The changes -- which are not yet final -- are likely to divide the main ranking of each program into two separate rankings -- one based on explicit faculty determinations of which criteria matter in given disciplines, and one based on implicit criteria. Further, the council is likely to release ranges of ratings for a 90 percent "confidence level," not the confidence level target of 50 percent that was in the methodology released last year.
The use of confidence levels means that instead of saying that a given program is the second or eighth or 20th best, the council will instead say that a given program is in a certain range. By raising the confidence level to 90 percent, instead of saying that there is a 50 percent chance that a program is between 20th and 26th, the council will say (to use that hypothetical) that there is a 90 percent chance that a program is between the 15th and 35th best in the nation -- resulting in much broader ranges for the rankings.
The additional changes in methodology -- which was theoretically released in final form in July -- suggest that further delays are likely for the rankings. NRC officials have for about a year now stopped answering questions about the timing of the release, although the ratings are still expected in 2010.
Many graduate program directors and deans are increasingly frustrated by the timing of the project. Data collection for the project (whatever methodology changes are used) started in 2006, with an original schedule for releasing the rankings in 2007. Many programs note that the departure or arrival of a few faculty members who are skilled at landing grants means that some programs may have changed significantly in the years that passed. Further, with many universities looking at trimming graduate programs, some of those who run stellar but threatened programs have been hoping that the NRC rankings would bolster their defenses.
The NRC has not formally announced that it is changing the methodology. But Jeremiah P. Ostriker, chair of the committee overseeing the project and a professor of astronomy at Princeton University, described for Inside Higher Ed the changes that he said are "likely" but not yet certain.
On the question of the ranges to be reported, Ostriker said that the committee has long wanted to avoid the "spurious precision problem" of previous rankings in implying certainty that a given program is a precise number in relation to all others. Given the way programs change constantly, imperfections in information and averages, and a range of other factors, Ostriker said the rankings will be "more accurate" for being presented as a range, and not as a single figure. He noted that "commercial" ranking efforts tend to give a single number, "but that's no excuse for us making the error."
While the idea of giving ranges was part of the methodology released last year, he said that the peer review comments for the rankings (and outside comments) have led him and other committee members to question the idea of giving a range that provides only a 50 percent confidence level, meaning there is also a 50 percent chance that the program is somewhere outside of that range. Peer reviewers found it "confusing" to offer that low a confidence level, so the idea is to increase it to 90 percent, which will have the effect of expanding the range of possibilities.
Ostriker acknowledged that this change will make it more difficult for people to pinpoint exactly where a program stands.
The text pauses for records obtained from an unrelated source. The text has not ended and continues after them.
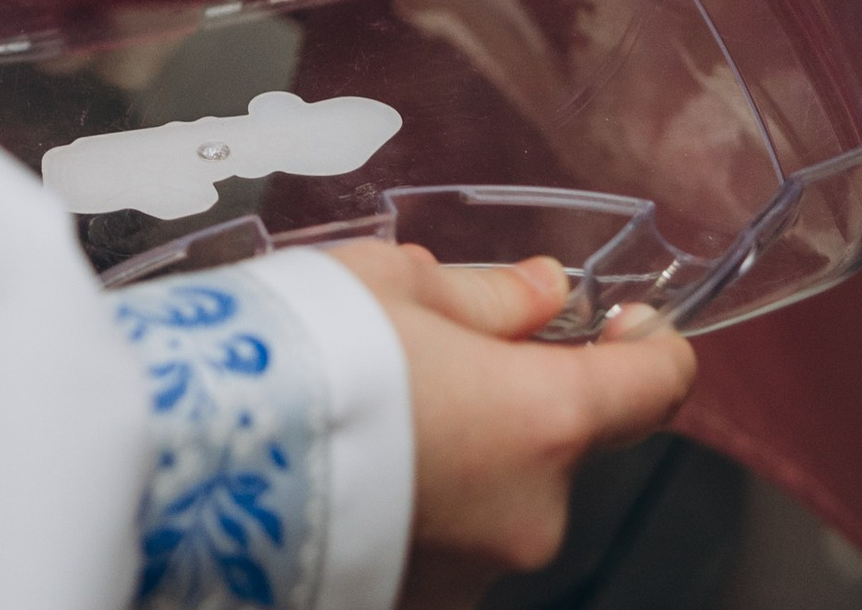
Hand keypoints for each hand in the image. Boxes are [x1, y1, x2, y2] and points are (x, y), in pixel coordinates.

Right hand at [327, 245, 692, 605]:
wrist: (204, 469)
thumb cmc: (309, 358)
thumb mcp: (401, 284)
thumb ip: (489, 296)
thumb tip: (542, 293)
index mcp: (548, 420)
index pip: (657, 386)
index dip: (651, 344)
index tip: (625, 319)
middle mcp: (533, 515)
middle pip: (561, 441)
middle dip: (517, 395)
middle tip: (435, 351)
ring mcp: (478, 577)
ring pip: (500, 494)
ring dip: (464, 455)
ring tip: (372, 413)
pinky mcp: (422, 606)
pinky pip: (448, 540)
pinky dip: (421, 505)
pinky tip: (355, 468)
But he said that's because it is impossible to do so in any accurate way. "We wanted more honesty and more data and we wanted to be honest about the true uncertainties in rankings," he said. "We hope it doesn't make people unhappy, but if that does make people unhappy, they will need to get used to it."
The other major change likely to be made before the release of the rankings is a division into two of the overall rankings of departments. (There are also subcategory rankings being released on areas such as the student experience.) The overall rankings are based on what Ostriker called "explicit" and "implicit" faculty weights on what matters in departments.
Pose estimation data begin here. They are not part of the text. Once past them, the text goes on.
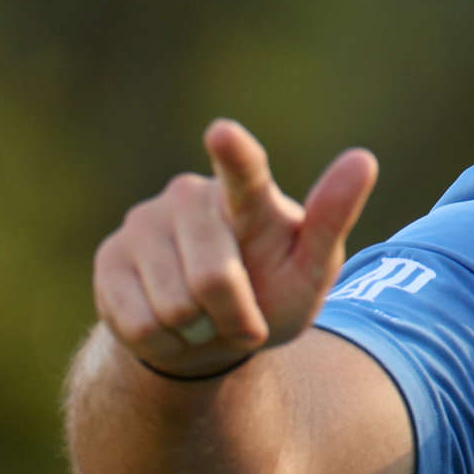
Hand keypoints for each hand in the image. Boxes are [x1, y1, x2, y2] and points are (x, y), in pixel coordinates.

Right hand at [93, 119, 378, 378]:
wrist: (211, 333)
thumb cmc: (274, 291)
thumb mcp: (312, 269)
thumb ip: (332, 219)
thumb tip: (364, 158)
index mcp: (249, 196)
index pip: (244, 173)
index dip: (234, 155)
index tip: (222, 132)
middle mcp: (190, 198)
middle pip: (213, 278)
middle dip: (234, 315)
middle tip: (243, 316)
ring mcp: (143, 223)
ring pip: (172, 306)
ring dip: (198, 329)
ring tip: (204, 314)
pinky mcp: (109, 257)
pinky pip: (137, 321)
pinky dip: (163, 341)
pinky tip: (170, 322)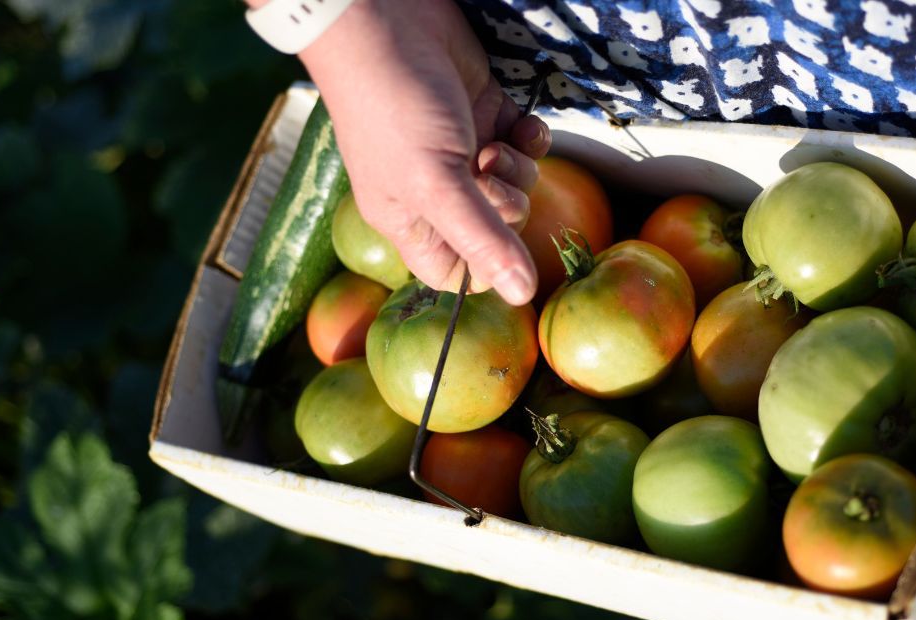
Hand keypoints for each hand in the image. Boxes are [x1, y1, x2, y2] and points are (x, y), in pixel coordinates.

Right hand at [297, 0, 549, 304]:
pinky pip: (525, 143)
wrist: (385, 18)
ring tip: (491, 144)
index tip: (497, 243)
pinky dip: (530, 137)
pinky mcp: (485, 112)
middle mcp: (437, 190)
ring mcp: (463, 150)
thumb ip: (482, 239)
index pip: (456, 274)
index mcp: (410, 219)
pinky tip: (519, 122)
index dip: (484, 267)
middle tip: (484, 174)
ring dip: (518, 168)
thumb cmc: (395, 105)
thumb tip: (521, 296)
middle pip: (497, 229)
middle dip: (506, 205)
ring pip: (517, 185)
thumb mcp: (436, 182)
So faculty in various disciplines were asked to weight the relative importance of such factors as average number of faculty publications per capita, average citations per publication, percentage of faculty holding grants, publications and so forth. The idea is that some factors (such as landing grants) are more important in some disciplines than others, with science disciplines focusing more on grants and some humanities disciplines valuing books as a sign of scholarly eminence, for instance.
The explicit ranking was based on figuring out how a discipline values the various factors and then punching in the data for individual departments, weighted by disciplinary priorities. For the implicit ranking, the faculty members were asked to rank departmental quality in their disciplines, institution by institution. Then the NRC worked backwards to see which characteristics could be attributed to highly ranked departments. And then those weights were applied, department by department, for a ranking that was to be averaged with the explicit ranking.
Now, Ostriker said, two separate overall rankings -- one based on the explicit calculation and one on the implicit calculation -- will be released (each with ranges). He said that peer reviewers felt that more information was provided this way than by merging the two figures.
The main difference between the explicit and implicit rankings, Ostriker said, is that while faculty members don't identify program size as a major factor to evaluate, the implicit rankings suggest that faculty members value size. So, generally, larger programs will fare better in the implicit ranking.
Ostriker said he realized some people might just average the two rankings together, but said that the NRC believed it would be more accurate to release two rankings (in addition to the subcategory rankings) than one.
He declined to say when the advisory committee would finalize the methodology changes or approve the release of the rankings. When the then-final methodology was released in July, the rankings were expected to follow within a few months -- and that schedule was already far behind earlier projections.
How the changes will go over with graduate educators is unclear. Several contacted by Inside Higher Ed (some of whom regularly e-mail us to ask that we pester the NRC about timing since they don't want to offend those doing the rankings) said they were surprised by methodology changes at such a late date and that they wished the project could be wrapped up already.
David Shulenburger, vice president of academic affairs at the Association of Public and Land-Grant Universities, said that he didn't think the expanded ranges or the divided main ranking would be troublesome to many universities. He said that graduate programs improve "a single thing at a time" so that departments gain more by comparing their raw data on various issues than focusing on an overall ranking. "It's healthier for us to decide which issues are most important" rather than relying on an overall ranking, he said.
The issue Shulenburger said is more problematic is the passage of time without release of the rankings. "It clearly would have been much more valuable with current data," he said. "It's going to be older. People will use what they have, but there have been changes" in many departments, he said.
Robert Morse, who directs college ratings at U.S. News & World Report (including a graduate program ranking each year), said he also saw serious credibility problems with basing rankings on information that "is getting old and stale."
U.S. News primarily uses "peer evaluations" for graduate school rankings (in essence surveying faculty members on what they think of other programs) although more complicated formulas are used in some fields. Morse acknowledged that critics call his magazine's formula "simplistic," but he questioned whether the NRC was going too far in the opposite direction.
"They seem to be trying to produce something so sophisticated and complicated and nuanced that they think will give it credibility in the marketplace. I just wonder whether anyone's going to understand it," Morse said. "Do you need a Ph.D. to understand it? If you can't understand it, I just wonder whether it's going to be accepted."